Tarefas a resolver:
A: Segundo o texto sobre a cesárea, quanto tempo a equipe da maternidade espera antes de cortar o cordão umbilical?
B: Repita literalmente a passagem do texto sobre a cesárea que vai de "Segundo ele, depois" até "de cesáreas desnecessárias.".
C: Prossiga com o texto sobre a cesárea a partir do ponto em que ele termina.

Trecho da página:
◆ ◆ ◆ ◆ ◆ ◆ ◆

O ideal é que toda cesárea seja realizada dessa forma: com médicos atenciosos, um acompanhante ao lado, luz baixa, trilha sonora escolhida pela mãe e --o principal-- tendo o bebê no colo para ser amamentado antes da primeira hora de vida.

“A equipe médica não pode falar de jogo de futebol, do final de semana. É preciso ter respeito por esse momento da mulher. Não é um ato médico operatório, é a acolhida de uma criatura em nosso mundo”, diz Basbaum.

Segundo ele, depois que o bebê é retirado do útero, o médico deve avaliar se respiração, tônus muscular e batimentos cardíacos estão adequados e esperar que o cordão umbilical pare de pulsar antes de cortá-lo. Logo em seguida, o recém-nascido deve ser colocado no colo da mãe para que ela possa tentar amamentá-lo.

“Esperamos de 40 segundos a um minuto para cortarmos o cordão umbilical, que é quando ele para de pulsar, e, se estiver tudo bem com o bebê, a gente logo o coloca no colo da mãe”, diz a ginecologista e obstetra Rita Sanchez, especialista em medicina fetal e coordenadora da maternidade do Hospital Israelita Albert Einstein --hospital que está no projeto “Parto Adequado”, parceria com a ANS (Agência Nacional de Saúde Suplementar) e o IHI (Institute for Healthcare Improvement), com objetivo de reduzir o percentual de cesáreas desnecessárias.

◆ ◆ ◆ ◆ ◆ ◆ ◆

Registros de dados:
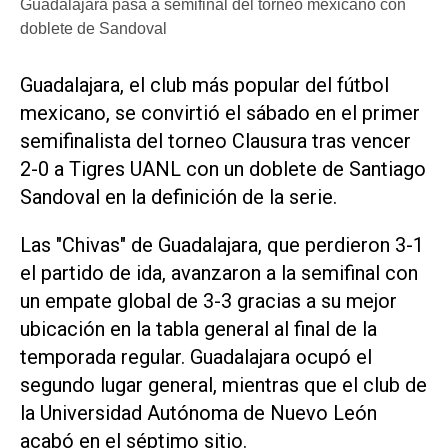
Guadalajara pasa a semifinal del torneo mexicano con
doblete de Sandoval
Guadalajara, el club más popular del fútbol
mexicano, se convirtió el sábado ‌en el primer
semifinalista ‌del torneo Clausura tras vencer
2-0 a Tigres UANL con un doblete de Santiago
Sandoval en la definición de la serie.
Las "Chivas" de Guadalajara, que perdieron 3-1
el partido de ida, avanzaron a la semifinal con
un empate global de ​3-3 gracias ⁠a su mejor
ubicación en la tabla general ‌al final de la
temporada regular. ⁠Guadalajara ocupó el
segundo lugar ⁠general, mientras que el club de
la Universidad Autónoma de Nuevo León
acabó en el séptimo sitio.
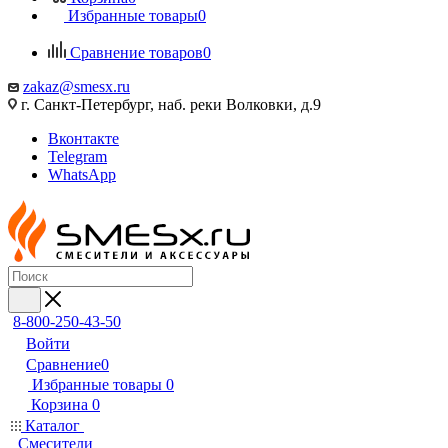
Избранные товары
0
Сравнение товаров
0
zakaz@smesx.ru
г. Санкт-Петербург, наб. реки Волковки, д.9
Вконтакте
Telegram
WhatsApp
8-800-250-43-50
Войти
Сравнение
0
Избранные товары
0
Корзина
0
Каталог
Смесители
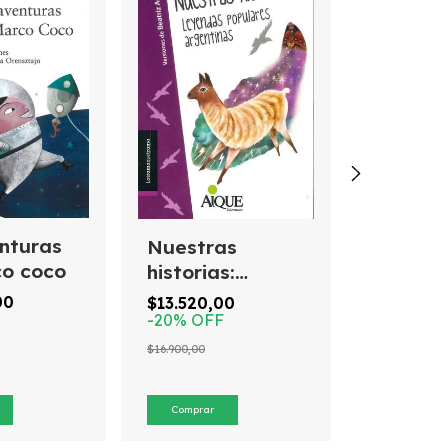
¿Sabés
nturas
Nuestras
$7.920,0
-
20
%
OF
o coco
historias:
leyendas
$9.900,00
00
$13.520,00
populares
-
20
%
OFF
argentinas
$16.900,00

◆ ◆ ◆ ◆ ◆ ◆ ◆

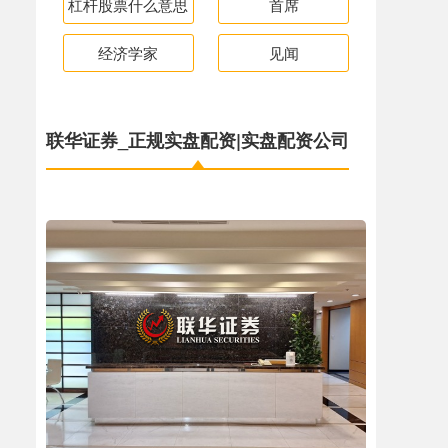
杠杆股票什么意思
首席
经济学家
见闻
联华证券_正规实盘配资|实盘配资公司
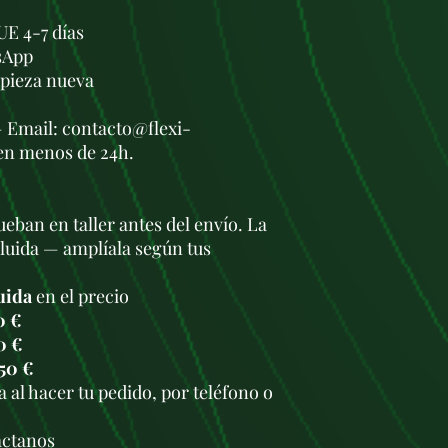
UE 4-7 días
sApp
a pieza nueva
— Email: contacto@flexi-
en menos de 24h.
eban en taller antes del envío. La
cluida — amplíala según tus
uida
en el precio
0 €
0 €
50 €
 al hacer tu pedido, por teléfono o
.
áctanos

◆ ◆ ◆ ◆ ◆ ◆ ◆

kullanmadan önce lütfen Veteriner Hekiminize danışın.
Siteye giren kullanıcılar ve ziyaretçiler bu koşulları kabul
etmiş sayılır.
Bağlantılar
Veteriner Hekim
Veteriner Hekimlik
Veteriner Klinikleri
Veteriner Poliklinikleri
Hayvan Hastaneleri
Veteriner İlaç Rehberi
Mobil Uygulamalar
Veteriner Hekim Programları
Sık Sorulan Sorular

◆ ◆ ◆ ◆ ◆ ◆ ◆

Respostas:
A: De 40 segundos a um minuto.

B:
Segundo ele, depois que o bebê é retirado do útero, o médico deve avaliar se respiração, tônus muscular e batimentos cardíacos estão adequados e esperar que o cordão umbilical pare de pulsar antes de cortá-lo. Logo em seguida, o recém-nascido deve ser colocado no colo da mãe para que ela possa tentar amamentá-lo.

“Esperamos de 40 segundos a um minuto para cortarmos o cordão umbilical, que é quando ele para de pulsar, e, se estiver tudo bem com o bebê, a gente logo o coloca no colo da mãe”, diz a ginecologista e obstetra Rita Sanchez, especialista em medicina fetal e coordenadora da maternidade do Hospital Israelita Albert Einstein --hospital que está no projeto “Parto Adequado”, parceria com a ANS (Agência Nacional de Saúde Suplementar) e o IHI (Institute for Healthcare Improvement), com objetivo de reduzir o percentual de cesáreas desnecessárias.

C:
Com o maior índice de cesáreas do mundo, o Brasil já recebeu um alerta da OMS (Organização Mundial da Saúde) sobre o uso excessivo do procedimento. Em 2011, 53,7% de todos os partos no país foram cesárea, enquanto a entidade recomenda que o número não ultrapasse 15%. Considerados apenas os hospitais privados, o número é superior a 80%.

Segundo Rita, a mãe não deve ficar amarrada na maca e, se preferir, pode-se abaixar o campo cirúrgico (tecido colocado abaixo dos seios da mulher) para que ela veja a saída do bebê. O corte, segundo a médica, deve ser pequeno.

“O ideal é que precisemos fazer uma forcinha para retirar o bebê, o que ajuda muito a expelir os líquidos do tórax dele, como em um parto normal”, diz Rita. E, depois que a criança for retirada, ela jamais deve receber aquele tapinha no bumbum.

Para o obstetra Julio Elito Jr., professor do departamento de Obstetrícia da Unifesp (Universidade Federal de São Paulo), é preciso sempre ter uma atitude muito humana e compreensiva. “Devemos estimular o contato do bebê com a mãe após o nascimento, deixando-o no colo dela para ser amamentado”, afirma.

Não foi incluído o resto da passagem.